Снова помолчали, всматриваясь в знакомые просторы когда-то своей земли. Природа в своем ритме чередовала времена года, отмечая их переменой ветров, цветением разных деревьев. Реки музыкой течений напоминали поэтические размеры: пятистопный ямб или хорей. Каждая пела свою песню. В этой дисгармонии тоже ощущался талант Создателя. Или Создателей. Кто знает? Леса на поднимавшихся террасами холмах напоминали библиотеку византийских рукописей и тоже казались стихотворными рифмами. Вокруг, сколько глаз хватало, стояла благодать. Но языческие боги знали: это затишье перед бурей. Тянуть было нечего.
– Ну что, уходим? – спросил Даждьбог.
– Да нет, хочется досмотреть…
– Идём, – поднимаясь, ответил Даждьбог. – Знаю я тут одно место.
* * *
Рассказывает Оксана:
Ничто не предвещало экспедиции. Мы сидели с моими гостями на террасе нашего дома, и это был поздний завтрак. Мой муж, Александр Лэд, в этот день почему-то был крайне миролюбив. Он жестко не шутил, не был циничным, не подкалывал моих друзей. Он просто сидел в африканской рубашке и благосклонно откликался на прозвища «Багама-мама, Майями-бич» – так его в студенческие годы окрестил посол Советского Союза во Вьетнаме Чаплин. Посол тогда направлялся на чай в свою резиденцию, и вообще-то по «его велению» никого не должно было быть рядом с машиной, но тут он увидел Лэда – тогда студента Ханойского университета – направляющегося к посольскому бассейну. Одет он был в цветастую африканскую рубашку. Вообще-то среди сотрудников посол был известен как «Бульдозер». Именно он, будучи руководителем одного из районов Москвы, дал задание разогнать бульдозером выставку независимых художников. Среди них впоследствии оказались мировые знаменитости, например Оскар Рабин.
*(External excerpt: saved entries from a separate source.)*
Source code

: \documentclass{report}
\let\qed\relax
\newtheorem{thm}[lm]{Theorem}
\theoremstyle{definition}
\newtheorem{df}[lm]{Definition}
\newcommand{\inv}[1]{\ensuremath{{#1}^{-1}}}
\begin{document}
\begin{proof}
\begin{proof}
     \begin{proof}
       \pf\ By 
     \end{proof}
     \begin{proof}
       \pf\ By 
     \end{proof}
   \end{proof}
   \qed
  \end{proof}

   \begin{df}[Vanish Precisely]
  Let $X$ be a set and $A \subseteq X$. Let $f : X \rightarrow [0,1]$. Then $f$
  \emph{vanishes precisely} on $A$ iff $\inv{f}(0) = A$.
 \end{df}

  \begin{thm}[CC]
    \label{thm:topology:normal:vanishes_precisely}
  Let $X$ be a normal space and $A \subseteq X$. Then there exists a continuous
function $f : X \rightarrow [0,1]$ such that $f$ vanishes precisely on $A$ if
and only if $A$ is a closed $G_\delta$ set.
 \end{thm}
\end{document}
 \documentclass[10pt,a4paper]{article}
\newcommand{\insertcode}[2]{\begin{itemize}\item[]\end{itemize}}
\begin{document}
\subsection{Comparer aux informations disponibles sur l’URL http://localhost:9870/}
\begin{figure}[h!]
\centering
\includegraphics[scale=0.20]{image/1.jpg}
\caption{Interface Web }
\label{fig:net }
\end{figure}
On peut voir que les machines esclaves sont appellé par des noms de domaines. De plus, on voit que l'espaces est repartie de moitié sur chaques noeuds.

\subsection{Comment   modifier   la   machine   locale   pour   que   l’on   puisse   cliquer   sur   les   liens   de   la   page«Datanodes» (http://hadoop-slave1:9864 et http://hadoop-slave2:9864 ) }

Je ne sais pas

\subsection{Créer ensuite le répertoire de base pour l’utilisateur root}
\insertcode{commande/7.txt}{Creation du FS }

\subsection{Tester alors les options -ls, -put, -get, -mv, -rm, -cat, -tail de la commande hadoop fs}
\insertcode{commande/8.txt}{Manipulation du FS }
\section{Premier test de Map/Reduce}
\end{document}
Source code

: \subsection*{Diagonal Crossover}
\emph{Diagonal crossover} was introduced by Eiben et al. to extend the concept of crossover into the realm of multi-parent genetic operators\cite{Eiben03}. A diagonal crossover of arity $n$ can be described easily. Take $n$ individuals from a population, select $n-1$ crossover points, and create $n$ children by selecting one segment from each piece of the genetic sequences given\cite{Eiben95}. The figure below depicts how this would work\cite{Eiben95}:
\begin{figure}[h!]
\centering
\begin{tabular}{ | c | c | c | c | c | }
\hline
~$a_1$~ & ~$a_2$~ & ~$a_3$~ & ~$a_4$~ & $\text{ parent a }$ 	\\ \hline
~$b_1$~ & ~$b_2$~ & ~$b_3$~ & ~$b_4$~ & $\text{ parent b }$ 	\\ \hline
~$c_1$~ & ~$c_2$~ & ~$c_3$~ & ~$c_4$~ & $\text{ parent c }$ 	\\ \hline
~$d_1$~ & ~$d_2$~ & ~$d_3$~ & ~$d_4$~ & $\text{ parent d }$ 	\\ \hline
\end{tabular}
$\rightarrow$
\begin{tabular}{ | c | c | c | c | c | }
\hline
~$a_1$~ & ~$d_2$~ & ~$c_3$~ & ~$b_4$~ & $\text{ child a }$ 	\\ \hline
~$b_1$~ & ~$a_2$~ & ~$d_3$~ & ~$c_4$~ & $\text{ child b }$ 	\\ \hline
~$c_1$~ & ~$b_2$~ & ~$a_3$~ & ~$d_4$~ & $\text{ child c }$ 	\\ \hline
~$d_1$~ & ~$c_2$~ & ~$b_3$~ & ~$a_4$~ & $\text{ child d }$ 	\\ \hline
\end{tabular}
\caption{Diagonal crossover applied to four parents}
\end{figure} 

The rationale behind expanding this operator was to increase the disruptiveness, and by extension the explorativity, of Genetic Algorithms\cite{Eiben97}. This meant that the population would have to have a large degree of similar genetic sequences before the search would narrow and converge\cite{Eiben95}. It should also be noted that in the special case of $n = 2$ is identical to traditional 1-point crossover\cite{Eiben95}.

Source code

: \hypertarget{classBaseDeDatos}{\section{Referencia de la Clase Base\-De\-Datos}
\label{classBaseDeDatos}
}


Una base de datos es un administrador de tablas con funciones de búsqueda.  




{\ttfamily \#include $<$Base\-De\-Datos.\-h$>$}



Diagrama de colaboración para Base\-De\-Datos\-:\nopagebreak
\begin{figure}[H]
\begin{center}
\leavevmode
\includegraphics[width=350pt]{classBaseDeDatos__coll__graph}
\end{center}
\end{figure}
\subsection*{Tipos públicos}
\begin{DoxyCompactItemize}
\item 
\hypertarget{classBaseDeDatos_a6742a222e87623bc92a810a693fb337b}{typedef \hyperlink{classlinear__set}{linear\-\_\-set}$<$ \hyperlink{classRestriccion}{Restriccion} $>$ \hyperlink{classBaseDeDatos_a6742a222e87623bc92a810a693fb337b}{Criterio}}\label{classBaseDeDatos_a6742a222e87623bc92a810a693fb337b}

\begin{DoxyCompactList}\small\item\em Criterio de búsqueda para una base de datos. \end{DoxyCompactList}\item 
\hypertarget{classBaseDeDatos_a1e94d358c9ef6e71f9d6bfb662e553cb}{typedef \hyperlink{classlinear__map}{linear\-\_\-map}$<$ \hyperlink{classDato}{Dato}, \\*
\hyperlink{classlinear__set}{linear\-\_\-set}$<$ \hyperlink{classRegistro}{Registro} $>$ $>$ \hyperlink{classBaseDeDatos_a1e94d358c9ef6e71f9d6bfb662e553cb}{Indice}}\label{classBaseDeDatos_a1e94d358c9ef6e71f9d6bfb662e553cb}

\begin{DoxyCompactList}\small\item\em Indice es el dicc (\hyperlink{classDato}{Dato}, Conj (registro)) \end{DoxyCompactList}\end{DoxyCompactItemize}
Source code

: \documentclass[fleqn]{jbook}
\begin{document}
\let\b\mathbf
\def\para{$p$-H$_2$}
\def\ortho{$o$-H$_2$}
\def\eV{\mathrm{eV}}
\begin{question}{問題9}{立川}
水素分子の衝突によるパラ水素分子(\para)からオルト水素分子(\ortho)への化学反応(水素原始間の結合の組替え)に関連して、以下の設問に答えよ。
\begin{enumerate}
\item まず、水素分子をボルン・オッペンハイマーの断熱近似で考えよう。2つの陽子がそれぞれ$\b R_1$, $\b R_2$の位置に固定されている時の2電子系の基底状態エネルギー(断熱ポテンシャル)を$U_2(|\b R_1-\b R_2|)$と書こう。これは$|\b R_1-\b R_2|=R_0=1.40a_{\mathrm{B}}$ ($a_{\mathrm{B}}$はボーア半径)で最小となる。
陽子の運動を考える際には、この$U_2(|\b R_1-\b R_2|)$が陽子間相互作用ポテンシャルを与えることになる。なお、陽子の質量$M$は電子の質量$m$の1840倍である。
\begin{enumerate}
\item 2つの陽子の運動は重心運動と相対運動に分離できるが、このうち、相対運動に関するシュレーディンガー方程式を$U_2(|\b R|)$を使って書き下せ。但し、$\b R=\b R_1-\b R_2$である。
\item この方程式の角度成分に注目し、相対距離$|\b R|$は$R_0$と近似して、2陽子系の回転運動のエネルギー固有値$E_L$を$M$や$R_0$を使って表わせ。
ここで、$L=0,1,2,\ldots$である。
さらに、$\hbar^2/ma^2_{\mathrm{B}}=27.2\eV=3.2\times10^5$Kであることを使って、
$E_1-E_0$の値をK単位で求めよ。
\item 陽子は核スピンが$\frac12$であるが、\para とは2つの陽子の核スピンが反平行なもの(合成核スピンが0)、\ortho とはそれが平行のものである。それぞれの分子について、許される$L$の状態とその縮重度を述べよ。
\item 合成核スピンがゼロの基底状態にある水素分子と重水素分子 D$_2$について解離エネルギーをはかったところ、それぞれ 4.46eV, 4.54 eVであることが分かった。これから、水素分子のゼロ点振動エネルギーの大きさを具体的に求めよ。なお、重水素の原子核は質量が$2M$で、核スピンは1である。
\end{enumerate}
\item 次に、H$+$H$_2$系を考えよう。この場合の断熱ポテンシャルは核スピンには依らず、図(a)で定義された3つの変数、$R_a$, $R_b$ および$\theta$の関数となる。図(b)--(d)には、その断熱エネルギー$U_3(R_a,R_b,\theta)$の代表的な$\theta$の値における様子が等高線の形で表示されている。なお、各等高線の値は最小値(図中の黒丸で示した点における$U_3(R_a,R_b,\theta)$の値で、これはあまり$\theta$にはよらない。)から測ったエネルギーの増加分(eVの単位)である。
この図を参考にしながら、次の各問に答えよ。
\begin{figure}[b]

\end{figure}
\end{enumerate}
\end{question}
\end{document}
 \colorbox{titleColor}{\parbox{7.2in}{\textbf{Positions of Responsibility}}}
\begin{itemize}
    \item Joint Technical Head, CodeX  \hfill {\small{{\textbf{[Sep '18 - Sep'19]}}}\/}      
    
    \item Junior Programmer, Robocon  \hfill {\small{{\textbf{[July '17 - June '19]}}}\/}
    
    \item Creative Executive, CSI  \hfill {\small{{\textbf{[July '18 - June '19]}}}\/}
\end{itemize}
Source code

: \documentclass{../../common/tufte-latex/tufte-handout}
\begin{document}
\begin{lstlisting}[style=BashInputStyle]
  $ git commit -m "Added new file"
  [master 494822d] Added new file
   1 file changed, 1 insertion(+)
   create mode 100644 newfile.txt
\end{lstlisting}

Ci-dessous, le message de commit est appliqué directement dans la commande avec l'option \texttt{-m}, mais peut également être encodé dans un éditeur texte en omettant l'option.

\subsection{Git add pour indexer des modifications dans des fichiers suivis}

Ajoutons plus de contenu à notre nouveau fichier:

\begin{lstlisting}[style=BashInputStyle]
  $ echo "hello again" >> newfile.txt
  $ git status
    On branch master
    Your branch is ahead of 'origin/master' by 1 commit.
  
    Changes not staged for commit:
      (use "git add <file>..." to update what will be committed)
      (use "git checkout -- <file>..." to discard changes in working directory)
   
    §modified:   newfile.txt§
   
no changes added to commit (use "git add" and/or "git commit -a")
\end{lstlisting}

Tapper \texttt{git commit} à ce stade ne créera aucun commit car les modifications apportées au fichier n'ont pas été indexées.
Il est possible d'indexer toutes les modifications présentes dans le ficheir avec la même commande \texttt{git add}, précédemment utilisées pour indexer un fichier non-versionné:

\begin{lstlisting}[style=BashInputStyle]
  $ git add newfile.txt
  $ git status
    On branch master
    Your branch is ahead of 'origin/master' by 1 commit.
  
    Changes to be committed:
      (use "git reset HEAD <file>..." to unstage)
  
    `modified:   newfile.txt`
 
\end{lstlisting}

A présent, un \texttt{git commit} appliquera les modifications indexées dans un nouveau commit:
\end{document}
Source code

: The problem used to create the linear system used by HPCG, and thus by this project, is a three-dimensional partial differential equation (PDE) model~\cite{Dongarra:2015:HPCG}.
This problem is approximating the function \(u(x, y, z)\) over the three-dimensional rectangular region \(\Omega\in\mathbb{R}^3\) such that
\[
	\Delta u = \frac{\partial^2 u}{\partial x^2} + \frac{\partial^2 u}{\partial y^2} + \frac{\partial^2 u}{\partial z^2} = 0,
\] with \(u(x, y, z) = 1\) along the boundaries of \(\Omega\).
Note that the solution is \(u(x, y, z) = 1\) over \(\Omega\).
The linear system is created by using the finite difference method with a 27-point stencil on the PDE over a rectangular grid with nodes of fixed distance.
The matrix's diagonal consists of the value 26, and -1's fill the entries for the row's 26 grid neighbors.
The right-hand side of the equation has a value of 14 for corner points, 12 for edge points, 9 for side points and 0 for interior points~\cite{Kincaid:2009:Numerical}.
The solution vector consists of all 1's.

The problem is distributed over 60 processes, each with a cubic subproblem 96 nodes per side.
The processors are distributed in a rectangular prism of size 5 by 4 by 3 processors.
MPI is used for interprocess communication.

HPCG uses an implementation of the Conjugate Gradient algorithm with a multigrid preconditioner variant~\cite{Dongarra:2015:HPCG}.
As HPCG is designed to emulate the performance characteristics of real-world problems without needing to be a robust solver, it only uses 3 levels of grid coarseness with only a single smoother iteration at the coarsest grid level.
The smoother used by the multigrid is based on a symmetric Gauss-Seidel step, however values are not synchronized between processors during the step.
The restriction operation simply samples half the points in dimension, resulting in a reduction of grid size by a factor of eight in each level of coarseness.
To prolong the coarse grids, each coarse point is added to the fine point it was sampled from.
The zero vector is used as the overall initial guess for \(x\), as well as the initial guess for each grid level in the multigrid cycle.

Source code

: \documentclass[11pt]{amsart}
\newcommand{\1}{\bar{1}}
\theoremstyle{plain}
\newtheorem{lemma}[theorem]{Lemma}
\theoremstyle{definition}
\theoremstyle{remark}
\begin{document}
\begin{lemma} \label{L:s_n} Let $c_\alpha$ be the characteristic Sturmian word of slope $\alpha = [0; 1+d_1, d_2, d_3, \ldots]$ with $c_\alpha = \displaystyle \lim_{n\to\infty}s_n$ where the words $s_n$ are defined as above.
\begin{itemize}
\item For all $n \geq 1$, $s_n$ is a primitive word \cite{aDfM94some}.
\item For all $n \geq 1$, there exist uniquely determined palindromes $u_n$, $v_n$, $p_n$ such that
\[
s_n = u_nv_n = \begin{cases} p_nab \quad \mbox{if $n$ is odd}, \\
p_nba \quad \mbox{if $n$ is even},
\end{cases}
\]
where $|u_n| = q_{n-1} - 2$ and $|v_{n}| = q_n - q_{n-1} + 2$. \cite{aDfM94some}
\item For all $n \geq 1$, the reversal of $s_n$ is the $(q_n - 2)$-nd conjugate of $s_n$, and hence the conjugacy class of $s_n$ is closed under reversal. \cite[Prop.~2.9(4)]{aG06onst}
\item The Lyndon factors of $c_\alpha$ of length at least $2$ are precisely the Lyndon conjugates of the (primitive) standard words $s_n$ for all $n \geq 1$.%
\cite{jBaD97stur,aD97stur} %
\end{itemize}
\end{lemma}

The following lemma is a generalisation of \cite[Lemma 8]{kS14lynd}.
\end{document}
На столе у нас стояло пять или шесть закусок. Почему «пять или шесть», – потому что мой муж любит это словосочетание и всегда над ним смеется. Его отец, драматург и режиссёр, закончил легендарный ГИТИС (Государственный институт Театрального искусства) в мастерской Юрия Завадского – в своё время многолетнего художественного руководителя театра Моссовета. А Завадский, как и все творческие люди, был человеком непростым, знал себе цену. Он отверг любовь великой поэтессы Марины Цветаевой, потом был женат на актрисе Вере Марецкой. А Вера Марецкая, когда отдыхала в санатории в Сочи, всегда загорала в тёмном платье. Когда подруги спрашивали её: «Верочка, ну что же Вы загораете так странно?», – она говорила: «Вот руки мои и лицо увидят зрители. А всё остальное, ну, кроме мужа, – человек пять-шесть». И с тех пор мой муж полюбил выражение «пять или шесть» и часто на эту тему шутил. Ну как, часто – просто ему это словосочетание понравилось. Потом, кстати, Завадский развёлся с Марецкой, и женился на Улановой, величайшей в те годы балерине мира… Короче, когда Лэд не звездит (то есть когда ему скучно рассказывать людям про их недостатки, а искусством оным овладел так, что люди плачут), – он начинает философствовать. Куда деваться, «Доктор философии» у него есть в том числе, такое вот такое научное звание.